A day or two later he said to a patient of his, the wife of a leading banker in his city, who had suffered with gravid nausea persistently for several days, "If you don't get better, I will bring a physician here who will treat you by hypnotic suggestion."

Her mother, who was present, urged that he do so, and referred to a physician who had relieved her brother, the Reverend Blank, D.D., a prominent educator, of a most distressing supraorbital neuralgia after no benefit had been obtained from other methods of treatment for over two weeks. His patient also urged that I be called in to see her. In his conveyance, while on our way to see this patient, I asked why he desired to use a method in which he "had absolutely no confidence," and had so expressed himself only two days before, when he related to me the circumstance just referred to.

"For this visit she is my patient as well as she is yours, Doctor," said I, "and I expect to get a fine result."

The preconceived mental attitude of your patient is of great psychic significance in determining the results of any kind of therapeutic measures. I had this lady's confidence before I ever saw her, and this was an ideal relation.

After talking with her for a few minutes I turned to her and said I was glad to have the opportunity of demonstrating to Doctor Blank the efficacy of the method of treatment which I was introducing to physicians, and in this particular case it would be a genuine pleasure for her sake, as well as for my own and Doctor Blank's.

I had that lady hypnotized or in a suggestive condition before I suggested that she go to sleep, yet I placed her in a deep sub-conscious or hypnotic condition and made appropriate suggestions.

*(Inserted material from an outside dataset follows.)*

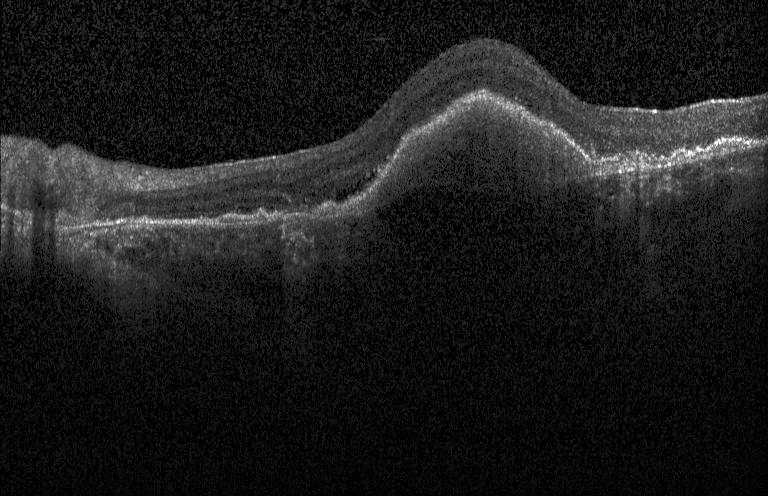

Acquired on a Heidelberg Spectralis. Retinal OCT B-scan. Spectral-domain optical coherence tomography.
Diagnosis: choroidal neovascularization.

She was allowed to sleep twenty minutes, and awoke comfortable; ate some bread and buttermilk, as I suggested, and, as she drank it down, stopped to ask her mother if she remembered that she went to the refrigerator upon her return from her graduating exercises four years before, and remarked that no milk had ever tasted so nice before or since until she got this glass, and she proceeded to drain its contents. Her comments upon that glass of buttermilk reminded me of how I relished nice buttermilk when a boy on the farm, and I asked for a glass and drank to her health, and it was fine, too. I hypnotized my patient, but got hypnotized myself into drinking a glass of milk before I left the room.

That lady ate her evening meal, slept well that night, enjoyed her breakfast, and was out driving the next day. A year later her mother reported to me that she went for several weeks without inconvenience, but after that the destruction of some choice flowers by a stupid gardener brought on the return of her trouble, but "it was never so bad."